Texte:

06/07/2026
Il arrive que certaines thérapies s’étirent sans fin apparente, non pas parce que la souffrance serait hors de portée, mais parce que quelque chose, chez le patient, ne peut pas encore être regardé en face. On tourne autour. On s’en approche. Puis ça se dérobe, presque naturellement, comme si le système psychique savait exactement jusqu’où il peut laisser entrer.
Ce n’est pas forcément un refus. Ce n’est pas un “non” clair. C’est plus diffus. Une manière de comprendre sans vraiment entendre, de dire sans que cela touche, de raconter sans que ça transforme.
On appelle ça résistance, mais le mot est un peu trop propre. Dans la réalité des séances, cela ressemble plutôt à une fidélité invisible à quelque chose de plus ancien : une manière de tenir debout, même si cette manière coûte cher.
Et parfois, ce qui bloque n’est pas ce qui est ignoré, mais ce qui est déjà su. Trop tôt, trop brut, ou trop menaçant pour être vraiment intégré. Alors ça reste en surface. Ça circule. Ça revient. Mais ça ne s’inscrit pas.

Données:
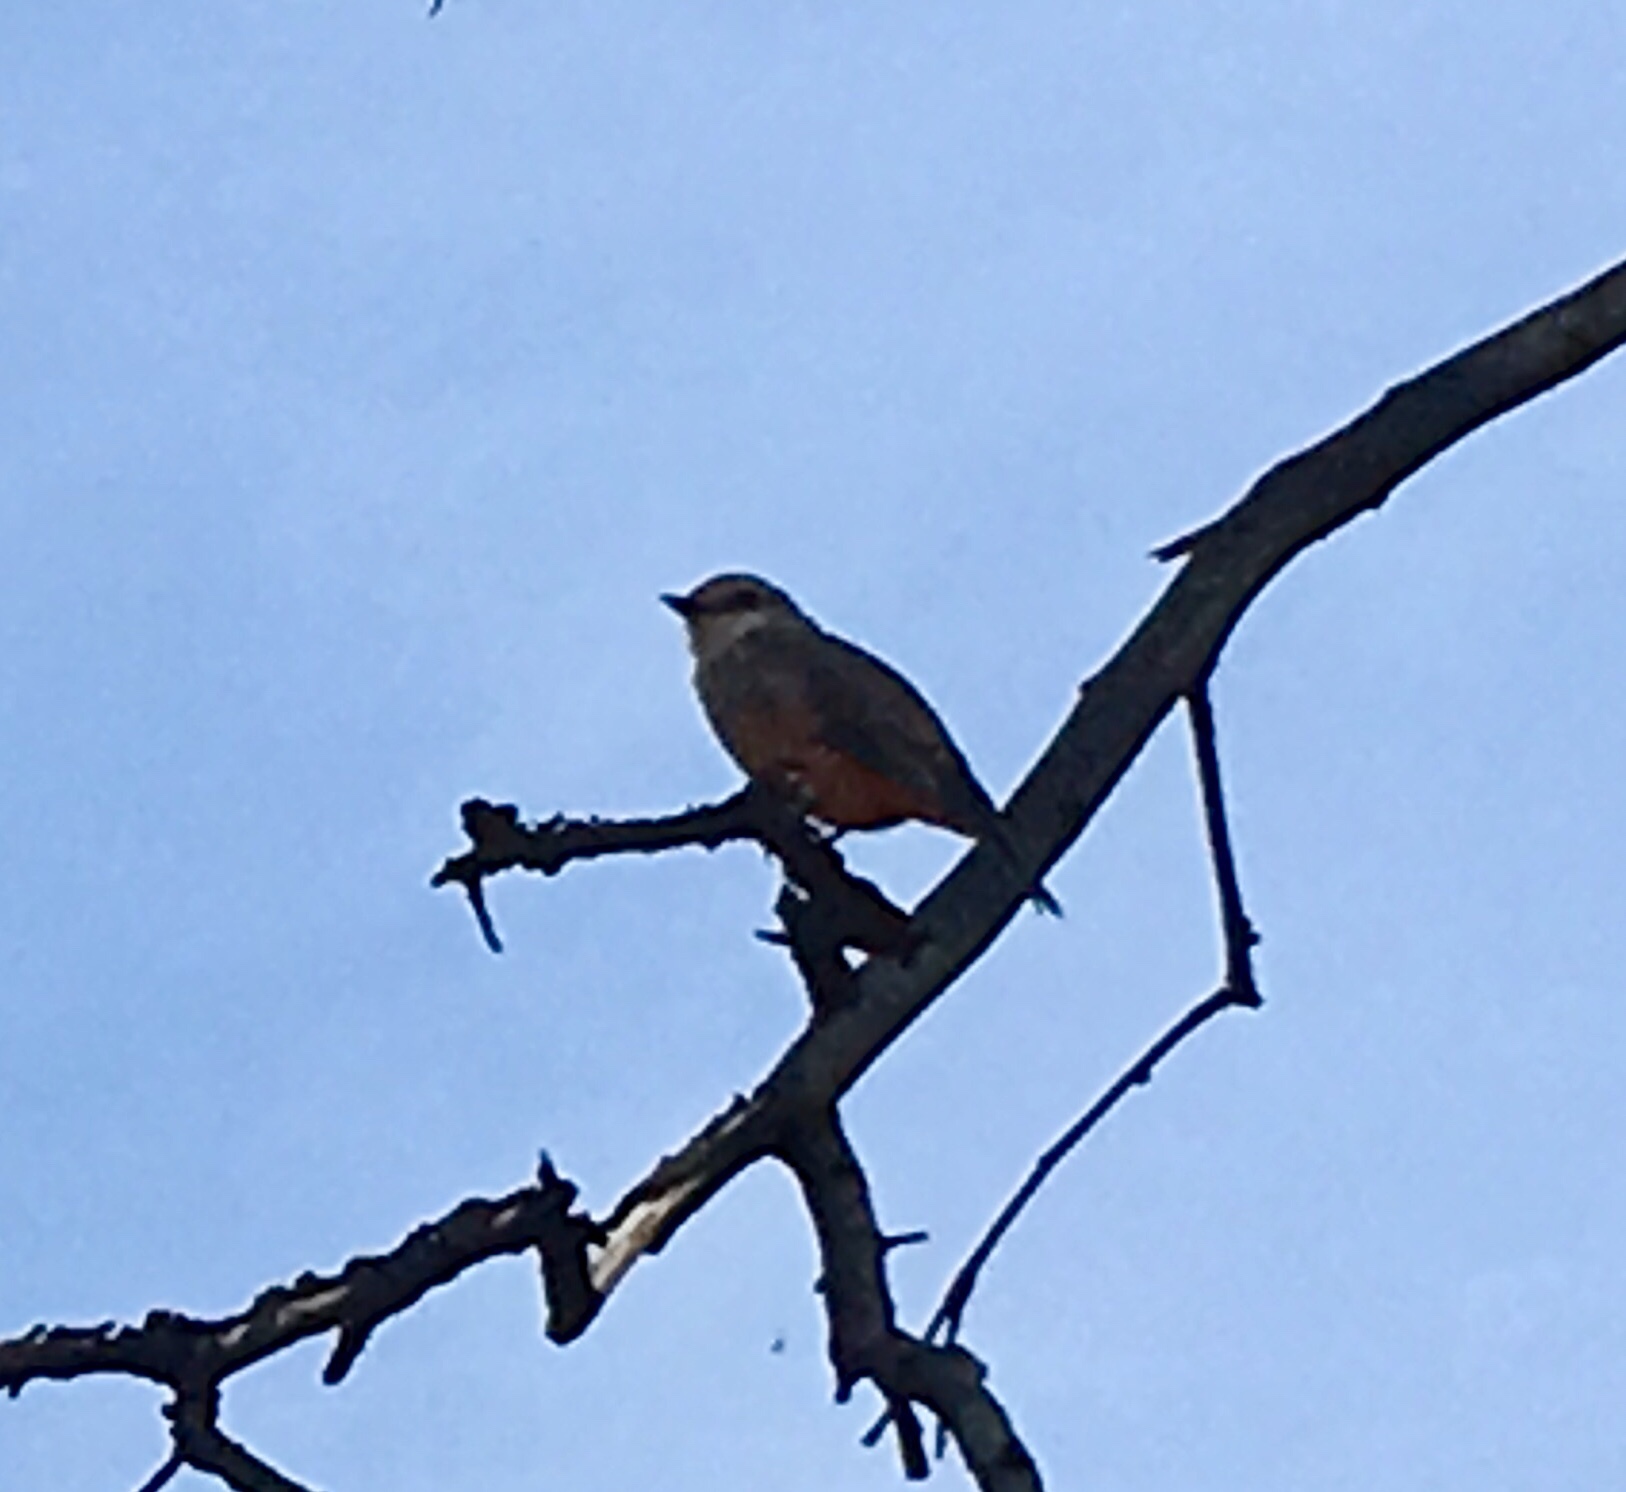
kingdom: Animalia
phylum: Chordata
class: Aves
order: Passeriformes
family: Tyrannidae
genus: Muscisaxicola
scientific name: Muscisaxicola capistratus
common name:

* * *

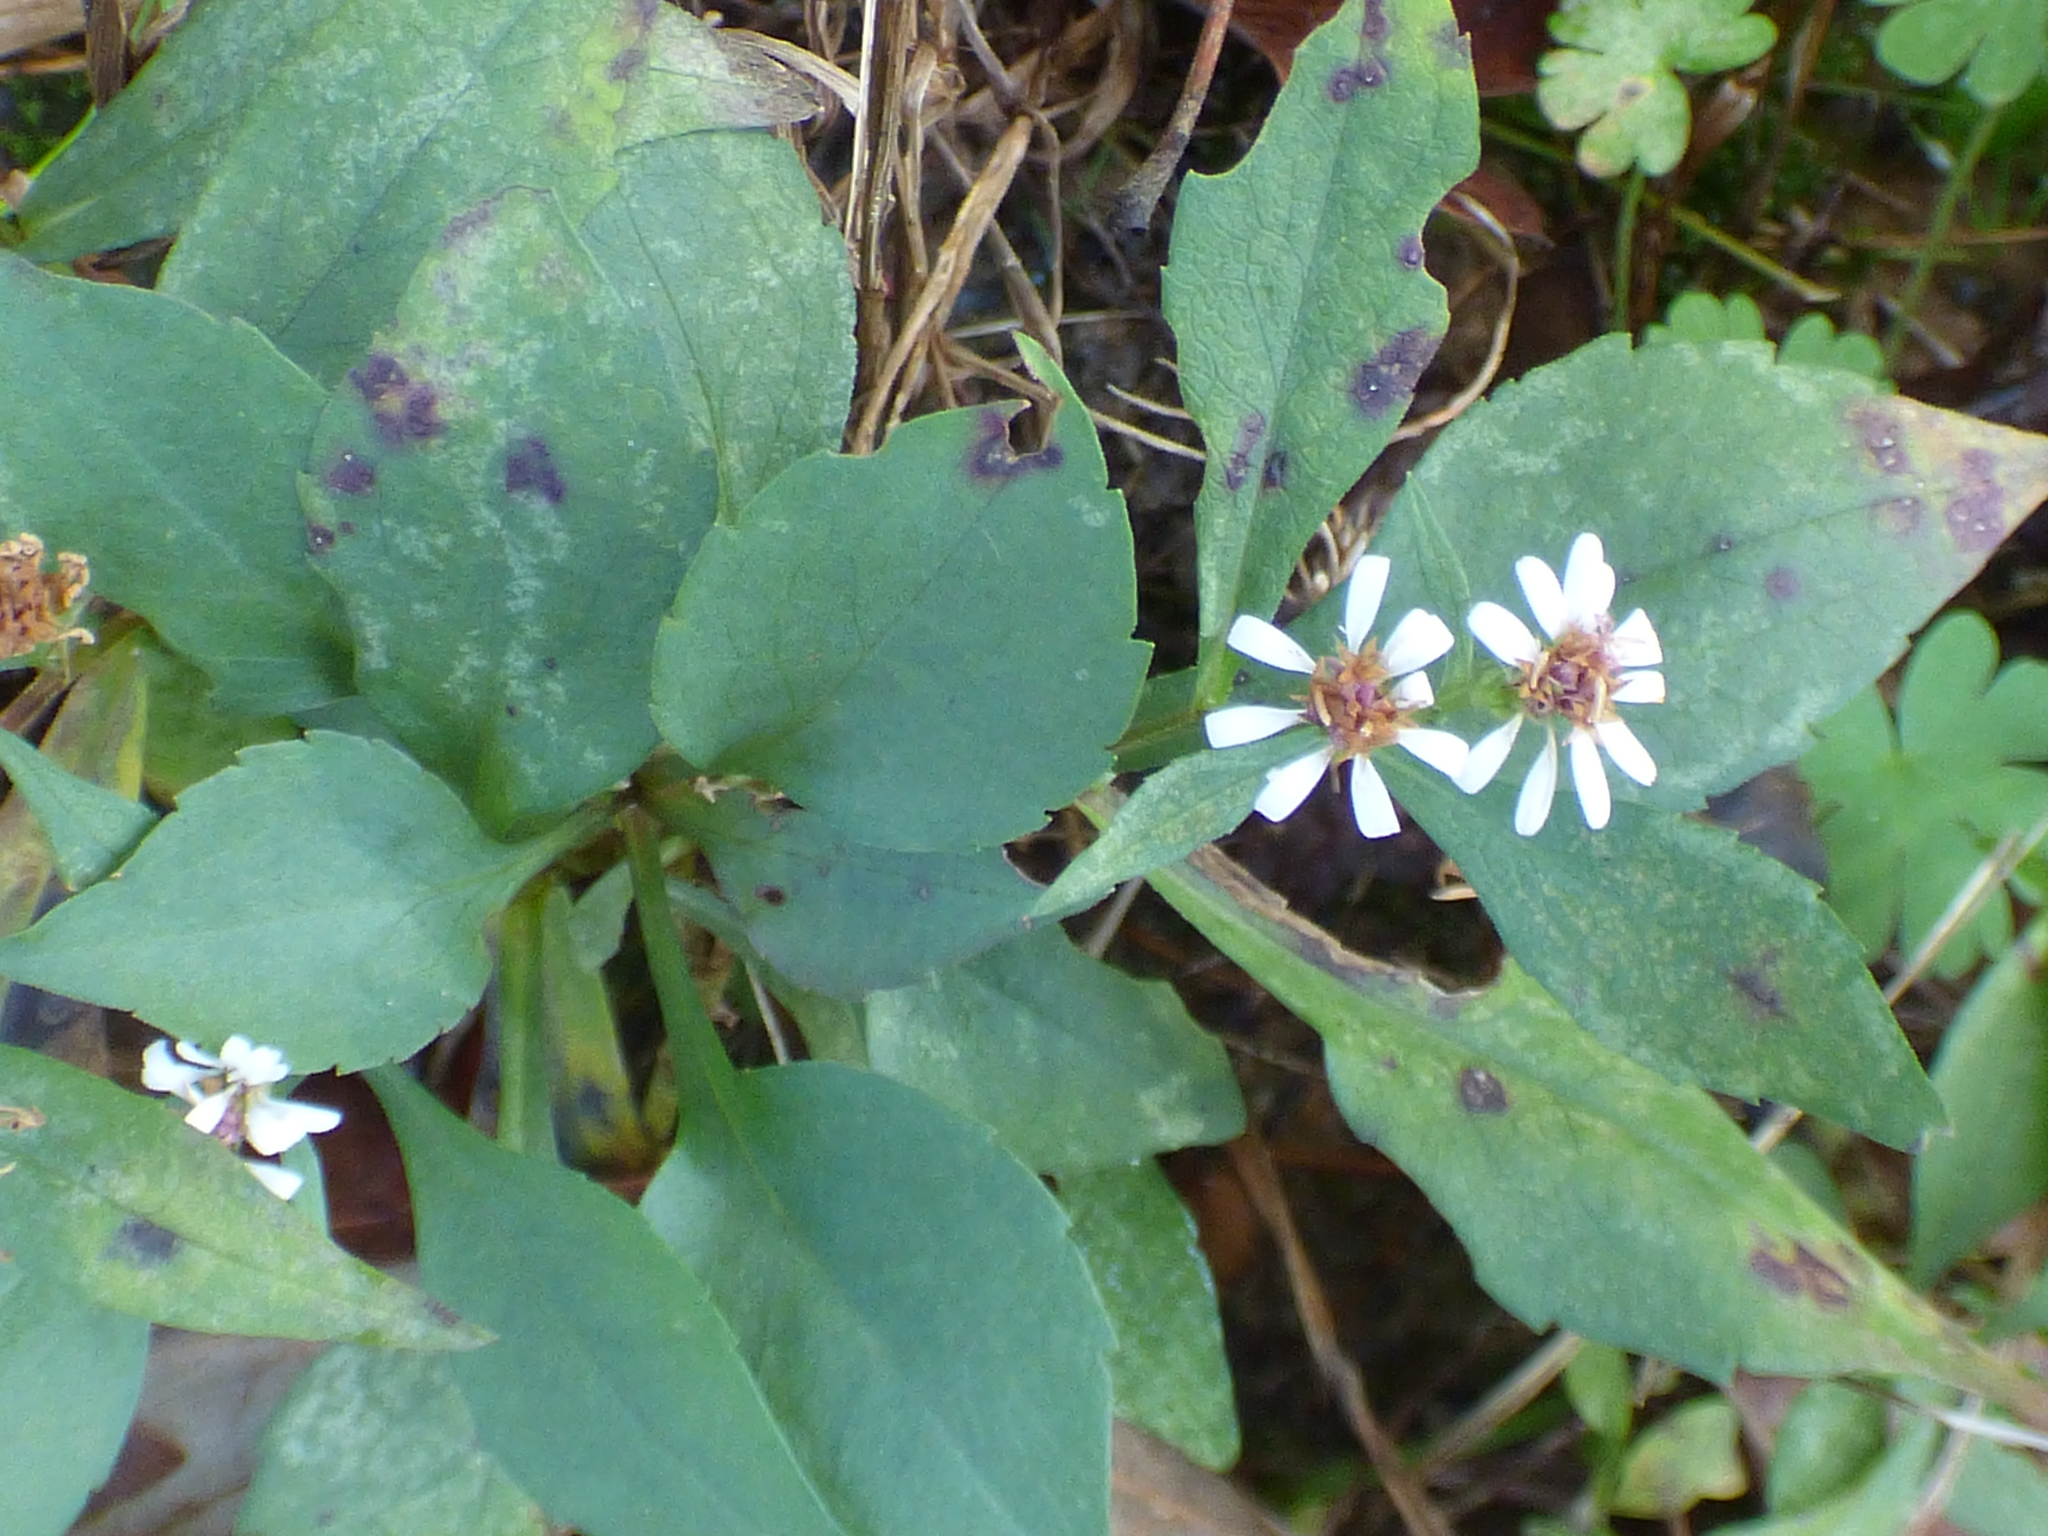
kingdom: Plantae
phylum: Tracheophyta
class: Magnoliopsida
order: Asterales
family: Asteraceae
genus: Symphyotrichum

Consignes:
a: Dans le texte sur la résistance en thérapie, quels sont les qualificatifs introduits par « trop » qui expliquent pourquoi ce qui est déjà su ne peut pas être vraiment intégré ?
b: Selon le texte sur la résistance en thérapie, à quoi cela ressemble-t-il plutôt dans la réalité des séances ?
c: Reprenez le texte sur la résistance en thérapie juste après sa dernière phrase et poursuivez-le.

Réponses:
a: Trop tôt ; trop brut ; trop menaçant.

b: À une fidélité invisible à quelque chose de plus ancien : une manière de tenir debout, même si cette manière coûte cher.

c:
Le thérapeute peut bien tenter d’approcher le noyau, rien ne se passe vraiment tant que le sujet ne peut pas en supporter les effets. Parce qu’une vérité psychique, ce n’est pas une information. C’est une transformation possible, et toute transformation implique une perte.
Dans ces moments-là, le travail n’avance pas en ligne droite. Il tourne, il recommence, il se déplace sur des détails. Et pourtant, ce n’est pas stérile. C’est souvent là que quelque chose se prépare, lentement, sans annonce.
On croit parfois que la fin d’une thérapie arrive quand on “comprend”. Mais ce n’est pas la compréhension qui change quelque chose. C’est le moment où ce qui était su peut enfin être vécu sans se défendre immédiatement contre lui.
Avant cela, il y a tout un temps de négociation silencieuse. Et ce temps-là, justement, ressemble beaucoup à ce qu’on appelle résistance.